— Предоставленный отрывок —
★ ★ ★ ★
Однако последнее достигается созерцанием, которое не гасит пламенный порыв, но несколько отклоняет к податливости наблюдающего приятия. Созерцание – это возвратный рывок в боль, благодаря которому она становится милосердной и вследствие этого сопроводительной и безутайно-господствующей.
Дух есть пламя. Распаляясь, оно светит. Свечение совершается во взоре созерцания. Такому созерцанию сопутствует появление сияния, в котором пребывает все бытийствующее. Это пламенное созерцание есть боль. Любой субъект, которому его восприятия и ощущения приносят боль, пребывает в самозамкнутой скрытности. Пылающее созерцание определяет величие души.
Дух, созидающий «великую душу», является болью воодушевления. Но, значит, одаренная душа есть само Воскрешающе-оживляющее. Поэтому каждый, кто живет по-своему, управляем ведущей чертой своего существа – болью. Все, что живет, – болезненно.
Лишь то, что живет одушевленно, в состоянии исполнить свое сущностное предназначение. Сила этой способности дает возможность гармонии того попеременного Себя-несения, которым услушивается всё живущее. Соответственно этому соотношению пригодности, все, что живет, – пригодно, то есть хорошо. Но всякое хорошее, всякое благо – мучительно-болезненно хорошо.
Всё одушевленное, в соответствии с основной чертой великой души, не только мучительно-болезненно хорошо, но и, благодаря этому, единственно правдиво; ибо сила противоюркости боли дает возможность живущему, вполне по-своему утаивающе-раскрывающему свое соприсутствие, быть правдивым, подлинным.
Последняя строфа одного из стихотворений (26) начинается так:
Как мучительно хорошо и правдиво всё, что живет!
Может показаться, что эта строка касается мучительного бегло. В действительности она возбуждает энергию сказывания всей строфы, настроенной на умолчание боли. Чтобы услышать все это, важно не пропустить и не отвергнуть тщательно расставленных знаков препинания. Строфа продолжается следующим образом:
Осторожно коснулся тебя старый камень:
Вновь звучит «осторожно», скользящее каждый раз в наиболее существенные моменты. Снова появляется «камень», который, если позволить себе подсчеты, встречается в стихах Тракля более тридцати раз. В камне скрывается боль; окаменевая, она прячется в закрытости горной породы, в явлении которой высвечивает себя исконная древность тихого жара той наираннейшей рани, которая в качестве предшествующего начала приходит ко всему становящемуся, странствующему, принося ему тем не менее всегда ускользающее от него рождение его существа.
Старые камни – сама боль, покуда они естественно-природно смотрят на смертных. Двоеточие после слова «камень» в конце строки указывает на то, что здесь говорит сам камень. Сама боль обретает речь. После долгого молчания боль сообщает странникам, следующим за Чужестранцем, ни более, ни менее как о своем господстве и о своих долготах:
Воистину всегда пребуду с вами!
★ ★ ★ ★
— Сохранённые данные —
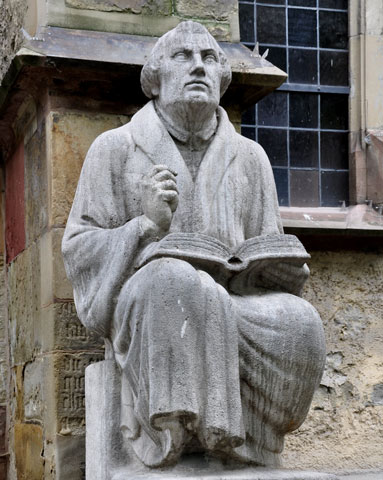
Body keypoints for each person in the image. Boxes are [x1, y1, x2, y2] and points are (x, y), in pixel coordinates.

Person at [62, 21, 326, 468]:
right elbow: (79, 247)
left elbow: (265, 242)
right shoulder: (116, 148)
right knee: (175, 282)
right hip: (155, 303)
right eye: (183, 57)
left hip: (236, 303)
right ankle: (177, 437)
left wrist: (281, 268)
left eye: (208, 59)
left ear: (223, 79)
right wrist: (144, 226)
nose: (198, 67)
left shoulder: (250, 158)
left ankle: (249, 441)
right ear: (156, 77)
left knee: (300, 321)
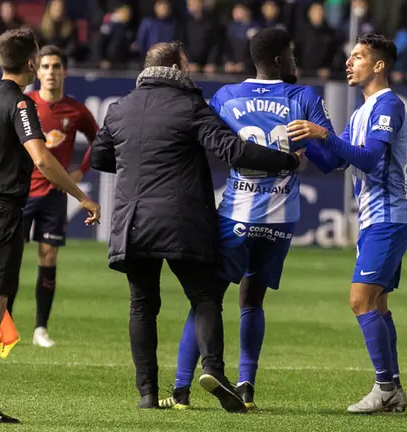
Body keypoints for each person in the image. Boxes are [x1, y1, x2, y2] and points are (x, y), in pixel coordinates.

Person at [89, 41, 305, 412]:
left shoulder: (119, 108)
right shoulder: (189, 105)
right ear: (175, 67)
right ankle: (214, 371)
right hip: (181, 221)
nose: (189, 71)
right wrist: (287, 161)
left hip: (133, 223)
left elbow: (99, 157)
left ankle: (147, 395)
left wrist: (137, 165)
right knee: (204, 297)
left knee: (142, 306)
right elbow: (233, 151)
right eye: (186, 65)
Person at [160, 27, 342, 411]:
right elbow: (331, 162)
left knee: (207, 299)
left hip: (236, 215)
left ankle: (181, 389)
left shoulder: (226, 97)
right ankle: (246, 386)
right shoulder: (304, 97)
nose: (296, 61)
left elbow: (202, 144)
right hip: (281, 218)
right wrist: (309, 145)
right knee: (253, 299)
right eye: (292, 54)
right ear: (279, 60)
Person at [0, 28, 100, 423]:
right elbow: (41, 159)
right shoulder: (21, 104)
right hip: (1, 211)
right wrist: (82, 196)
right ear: (31, 63)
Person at [286, 33, 407, 413]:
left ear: (379, 65)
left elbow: (371, 159)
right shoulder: (362, 112)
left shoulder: (388, 105)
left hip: (388, 215)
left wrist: (324, 133)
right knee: (377, 303)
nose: (349, 62)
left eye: (358, 56)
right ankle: (393, 389)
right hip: (375, 218)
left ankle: (385, 388)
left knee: (360, 300)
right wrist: (306, 143)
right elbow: (336, 162)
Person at [4, 44, 100, 348]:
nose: (50, 72)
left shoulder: (76, 111)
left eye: (56, 66)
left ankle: (40, 329)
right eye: (45, 66)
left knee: (48, 257)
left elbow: (99, 142)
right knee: (11, 259)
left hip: (55, 195)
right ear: (36, 70)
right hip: (21, 193)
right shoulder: (25, 103)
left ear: (64, 72)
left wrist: (79, 173)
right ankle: (4, 325)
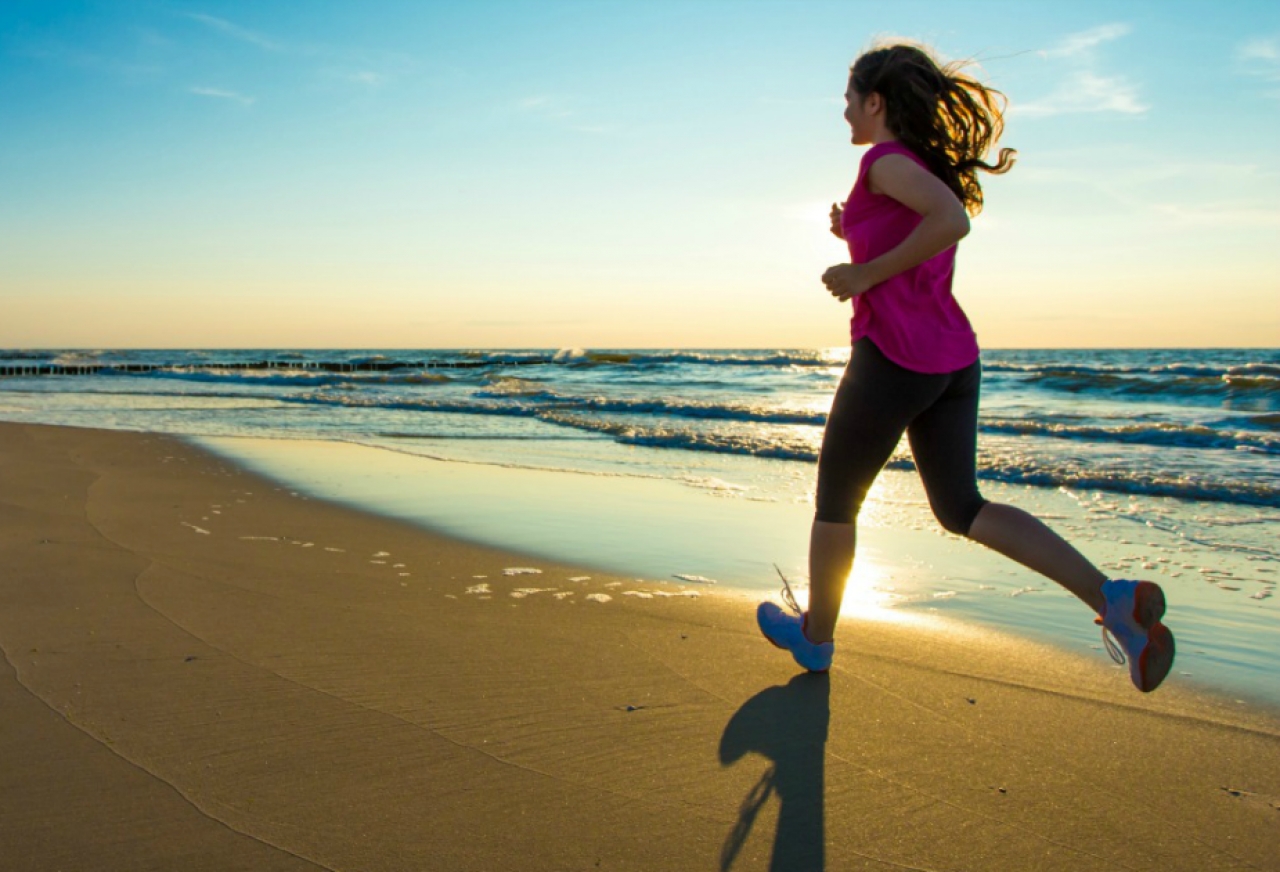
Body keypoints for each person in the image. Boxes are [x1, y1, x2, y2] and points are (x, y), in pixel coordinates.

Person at [757, 41, 1175, 693]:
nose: (843, 112)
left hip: (892, 358)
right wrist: (854, 234)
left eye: (849, 100)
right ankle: (1114, 601)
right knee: (961, 507)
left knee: (836, 500)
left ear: (876, 101)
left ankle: (816, 640)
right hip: (951, 361)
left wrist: (863, 270)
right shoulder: (914, 167)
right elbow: (926, 231)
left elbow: (951, 223)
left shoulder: (884, 161)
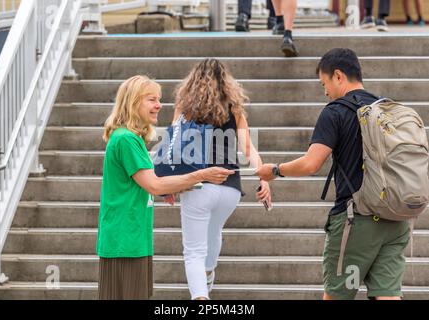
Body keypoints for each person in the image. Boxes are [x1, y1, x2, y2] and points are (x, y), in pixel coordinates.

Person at [256, 48, 410, 300]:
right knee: (388, 296)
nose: (325, 91)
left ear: (338, 76)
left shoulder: (335, 111)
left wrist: (275, 170)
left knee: (337, 296)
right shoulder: (388, 109)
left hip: (356, 221)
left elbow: (310, 164)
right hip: (395, 219)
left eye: (324, 83)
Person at [96, 75, 234, 300]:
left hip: (131, 239)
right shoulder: (126, 140)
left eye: (158, 99)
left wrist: (174, 186)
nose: (159, 105)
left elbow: (150, 184)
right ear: (133, 103)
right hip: (125, 241)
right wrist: (202, 175)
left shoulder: (130, 138)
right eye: (151, 99)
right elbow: (154, 185)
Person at [171, 59, 272, 300]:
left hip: (197, 184)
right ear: (226, 82)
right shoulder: (233, 108)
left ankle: (200, 297)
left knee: (194, 251)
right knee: (214, 231)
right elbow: (249, 150)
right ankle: (208, 275)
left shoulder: (185, 106)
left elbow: (174, 146)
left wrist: (171, 183)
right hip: (230, 188)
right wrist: (264, 179)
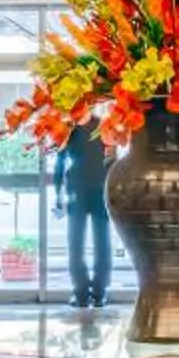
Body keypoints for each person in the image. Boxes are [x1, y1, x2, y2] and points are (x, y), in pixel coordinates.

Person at [57, 121, 115, 309]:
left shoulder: (73, 128)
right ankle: (92, 292)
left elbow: (60, 162)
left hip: (87, 189)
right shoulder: (74, 128)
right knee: (93, 242)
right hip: (88, 188)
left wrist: (58, 192)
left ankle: (88, 292)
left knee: (85, 242)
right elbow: (60, 161)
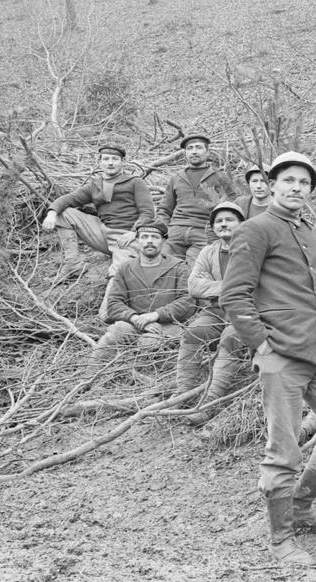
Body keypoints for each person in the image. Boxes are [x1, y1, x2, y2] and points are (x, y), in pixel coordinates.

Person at [220, 152, 316, 567]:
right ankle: (281, 539)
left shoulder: (313, 231)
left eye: (304, 183)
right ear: (271, 185)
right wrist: (262, 346)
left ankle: (302, 507)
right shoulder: (255, 230)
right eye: (288, 180)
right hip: (282, 355)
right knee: (283, 450)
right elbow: (234, 295)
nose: (296, 188)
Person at [92, 221, 197, 367]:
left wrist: (156, 315)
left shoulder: (178, 267)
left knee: (148, 343)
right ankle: (89, 377)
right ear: (137, 240)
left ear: (164, 241)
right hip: (134, 323)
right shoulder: (125, 268)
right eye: (144, 236)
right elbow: (114, 302)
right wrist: (134, 318)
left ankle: (140, 380)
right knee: (116, 331)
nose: (149, 241)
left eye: (155, 237)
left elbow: (187, 301)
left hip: (168, 325)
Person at [42, 144, 155, 278]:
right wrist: (52, 213)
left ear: (122, 162)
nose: (110, 163)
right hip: (103, 234)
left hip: (127, 238)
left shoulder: (135, 182)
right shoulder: (95, 185)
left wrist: (134, 232)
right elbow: (70, 198)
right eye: (106, 159)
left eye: (115, 159)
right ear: (100, 162)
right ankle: (72, 266)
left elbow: (148, 212)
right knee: (64, 214)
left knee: (119, 274)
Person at [175, 201, 245, 399]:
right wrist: (231, 286)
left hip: (247, 311)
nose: (223, 224)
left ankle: (211, 400)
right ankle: (182, 394)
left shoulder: (253, 249)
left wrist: (214, 286)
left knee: (231, 337)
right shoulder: (208, 252)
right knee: (193, 332)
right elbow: (194, 286)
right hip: (216, 311)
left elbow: (256, 286)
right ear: (213, 227)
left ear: (242, 224)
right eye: (219, 221)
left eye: (230, 220)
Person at [161, 135, 236, 266]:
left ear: (207, 152)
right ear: (185, 154)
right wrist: (164, 229)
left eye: (198, 148)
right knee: (163, 266)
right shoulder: (176, 178)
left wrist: (216, 230)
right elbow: (164, 209)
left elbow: (233, 205)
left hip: (203, 231)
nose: (194, 151)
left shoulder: (220, 177)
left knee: (196, 268)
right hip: (175, 231)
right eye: (190, 148)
★ ★ ★ ★
— Рабочее задание 1 —
Сколько раз, согласно отрывку, слово «камень» встречается в стихах Тракля?
— Рабочее задание 2 —
Выведите без изменений фрагмент отрывка, который открывается словами, содержащими «Всё одушевленное, в», и завершается словами «всё, что живет!».

— Письменный ответ 1 —
Более тридцати раз.

— Письменный ответ 2 —
Всё одушевленное, в соответствии с основной чертой великой души, не только мучительно-болезненно хорошо, но и, благодаря этому, единственно правдиво; ибо сила противоюркости боли дает возможность живущему, вполне по-своему утаивающе-раскрывающему свое соприсутствие, быть правдивым, подлинным.
Последняя строфа одного из стихотворений (26) начинается так:
Как мучительно хорошо и правдиво всё, что живет!